Ensuite vint une armée de moines défilant deux à deux, blancs, noirs, gris, chaussés, déchaussés, avec barbe, sans barbe, avec capuchon pointu, et sans capuchon ; puis marchait le bourreau ; puis on voyait au milieu des alguazils et des grands environ quarante personnes couvertes de sacs sur lesquels on avait peint des diables et des flammes. C’étaient des juifs qui n’avaient pas voulu renoncer absolument à Moïse, c’étaient des chrétiens qui avaient épousé leurs commères, ou qui n’avaient pas adoré Notre-Dame d’Atocha, ou qui n’avaient pas voulu se défaire de leur argent comptant en faveur des frères hiéronymites. On chanta dévotement de très belles prières, après quoi on brûla à petit feu tous les coupables ; de quoi toute la famille royale parut extrêmement édifiée.

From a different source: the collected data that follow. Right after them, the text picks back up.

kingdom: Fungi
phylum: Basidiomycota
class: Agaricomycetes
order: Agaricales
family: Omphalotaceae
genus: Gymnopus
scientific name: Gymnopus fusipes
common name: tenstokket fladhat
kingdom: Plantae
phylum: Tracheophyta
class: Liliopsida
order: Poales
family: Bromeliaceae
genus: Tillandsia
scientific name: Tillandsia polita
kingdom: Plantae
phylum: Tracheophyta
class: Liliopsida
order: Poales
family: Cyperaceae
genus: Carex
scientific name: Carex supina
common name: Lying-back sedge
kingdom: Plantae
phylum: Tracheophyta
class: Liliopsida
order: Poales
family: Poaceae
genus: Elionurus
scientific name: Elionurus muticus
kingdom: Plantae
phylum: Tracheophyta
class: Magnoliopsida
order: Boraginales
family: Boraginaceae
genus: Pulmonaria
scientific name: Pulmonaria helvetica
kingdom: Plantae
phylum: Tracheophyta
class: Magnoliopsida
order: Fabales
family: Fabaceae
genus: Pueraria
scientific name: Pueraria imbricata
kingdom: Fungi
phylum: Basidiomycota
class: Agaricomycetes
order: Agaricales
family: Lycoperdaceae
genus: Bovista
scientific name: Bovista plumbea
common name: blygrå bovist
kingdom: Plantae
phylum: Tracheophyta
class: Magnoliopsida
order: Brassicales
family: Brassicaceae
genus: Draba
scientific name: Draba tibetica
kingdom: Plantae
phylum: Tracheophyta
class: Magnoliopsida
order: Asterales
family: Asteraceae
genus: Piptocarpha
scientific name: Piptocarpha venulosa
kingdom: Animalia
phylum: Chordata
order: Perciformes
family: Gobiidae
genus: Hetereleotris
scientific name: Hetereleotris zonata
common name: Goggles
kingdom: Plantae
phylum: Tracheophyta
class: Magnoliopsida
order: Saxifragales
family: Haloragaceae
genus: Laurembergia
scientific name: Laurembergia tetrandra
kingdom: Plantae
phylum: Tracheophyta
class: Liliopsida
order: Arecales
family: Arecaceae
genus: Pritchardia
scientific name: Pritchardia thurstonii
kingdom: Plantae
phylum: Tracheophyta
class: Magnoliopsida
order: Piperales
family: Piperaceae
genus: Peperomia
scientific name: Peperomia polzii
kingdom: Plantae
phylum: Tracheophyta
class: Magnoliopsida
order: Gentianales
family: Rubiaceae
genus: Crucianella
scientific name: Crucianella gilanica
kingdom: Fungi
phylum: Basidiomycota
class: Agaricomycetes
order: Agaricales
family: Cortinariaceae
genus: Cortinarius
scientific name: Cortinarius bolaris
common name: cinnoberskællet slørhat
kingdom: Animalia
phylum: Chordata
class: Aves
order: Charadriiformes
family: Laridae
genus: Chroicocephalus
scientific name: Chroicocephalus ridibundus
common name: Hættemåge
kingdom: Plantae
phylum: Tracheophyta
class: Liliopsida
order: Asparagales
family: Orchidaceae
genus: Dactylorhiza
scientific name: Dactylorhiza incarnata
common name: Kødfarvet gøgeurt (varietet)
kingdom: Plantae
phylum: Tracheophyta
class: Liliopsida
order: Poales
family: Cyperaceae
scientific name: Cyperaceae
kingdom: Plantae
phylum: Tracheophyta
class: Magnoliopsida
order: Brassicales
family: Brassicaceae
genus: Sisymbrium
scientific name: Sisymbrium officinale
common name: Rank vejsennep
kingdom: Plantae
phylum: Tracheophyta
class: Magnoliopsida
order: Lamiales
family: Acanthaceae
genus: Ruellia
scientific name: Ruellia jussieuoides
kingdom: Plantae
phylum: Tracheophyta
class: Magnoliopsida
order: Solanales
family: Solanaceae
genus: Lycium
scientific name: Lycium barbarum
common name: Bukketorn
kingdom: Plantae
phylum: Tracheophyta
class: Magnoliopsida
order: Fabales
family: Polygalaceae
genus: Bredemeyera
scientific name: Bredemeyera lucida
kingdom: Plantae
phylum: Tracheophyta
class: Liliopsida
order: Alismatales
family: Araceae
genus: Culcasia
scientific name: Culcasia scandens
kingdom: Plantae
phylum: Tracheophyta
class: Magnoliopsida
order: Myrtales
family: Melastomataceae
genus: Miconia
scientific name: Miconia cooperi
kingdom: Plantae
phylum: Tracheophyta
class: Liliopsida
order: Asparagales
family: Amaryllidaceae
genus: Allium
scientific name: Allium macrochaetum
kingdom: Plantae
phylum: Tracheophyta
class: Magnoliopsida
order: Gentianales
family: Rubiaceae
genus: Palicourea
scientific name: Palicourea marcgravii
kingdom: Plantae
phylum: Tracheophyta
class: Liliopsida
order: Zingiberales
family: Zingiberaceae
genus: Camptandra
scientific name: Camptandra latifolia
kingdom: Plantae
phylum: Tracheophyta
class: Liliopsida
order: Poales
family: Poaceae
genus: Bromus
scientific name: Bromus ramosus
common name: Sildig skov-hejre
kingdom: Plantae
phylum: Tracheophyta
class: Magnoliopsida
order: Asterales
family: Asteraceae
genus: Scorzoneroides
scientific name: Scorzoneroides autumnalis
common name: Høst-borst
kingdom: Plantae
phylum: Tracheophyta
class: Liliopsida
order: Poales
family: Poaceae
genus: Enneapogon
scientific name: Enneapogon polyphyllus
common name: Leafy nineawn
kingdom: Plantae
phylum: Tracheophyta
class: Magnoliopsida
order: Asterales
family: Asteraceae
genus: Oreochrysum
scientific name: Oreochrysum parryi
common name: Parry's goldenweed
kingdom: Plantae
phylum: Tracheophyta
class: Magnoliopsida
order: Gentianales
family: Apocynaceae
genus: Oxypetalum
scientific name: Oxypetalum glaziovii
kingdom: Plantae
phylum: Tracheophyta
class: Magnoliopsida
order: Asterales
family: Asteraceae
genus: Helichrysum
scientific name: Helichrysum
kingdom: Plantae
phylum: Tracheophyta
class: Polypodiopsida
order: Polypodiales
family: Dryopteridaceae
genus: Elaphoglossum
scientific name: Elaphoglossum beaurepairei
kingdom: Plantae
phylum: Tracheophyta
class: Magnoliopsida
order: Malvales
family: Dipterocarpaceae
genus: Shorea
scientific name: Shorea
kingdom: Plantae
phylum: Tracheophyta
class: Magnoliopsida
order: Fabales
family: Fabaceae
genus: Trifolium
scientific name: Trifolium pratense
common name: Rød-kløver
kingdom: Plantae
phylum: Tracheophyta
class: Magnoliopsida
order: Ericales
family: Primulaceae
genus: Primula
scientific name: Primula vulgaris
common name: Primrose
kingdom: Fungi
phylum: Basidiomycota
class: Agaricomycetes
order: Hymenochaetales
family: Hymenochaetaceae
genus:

Le soir, dans le temps que j’allais me mettre au lit, arrivèrent chez moi deux familiers de l’Inquisition avec la sainte Hermandad : ils m’embrassèrent tendrement, et me menèrent, sans me dire un seul mot, dans un cachot très-frais, meublé d’un lit de natte et d’un beau crucifix. Je restai là six semaines, au bout desquelles le révérend père inquisiteur m’envoya prier de venir lui parler : il me serra quelque temps entre ses bras, avec une affection toute paternelle ; il me dit qu’il était sincèrement affligé d’avoir appris que je fusse si mal logé ; mais que tous les appartements de la maison étaient remplis, et qu’une autre fois il espérait que je serais plus à mon aise. Ensuite il me demanda cordialement si je ne savais pas pourquoi j’étais là. Je dis au révérend père que c’était apparemment pour mes péchés. « Eh bien, mon cher enfant, pour quel péché ? parlez-moi avec confiance. » J’eus beau imaginer, je ne devinai point ; il me mit charitablement sur les voies.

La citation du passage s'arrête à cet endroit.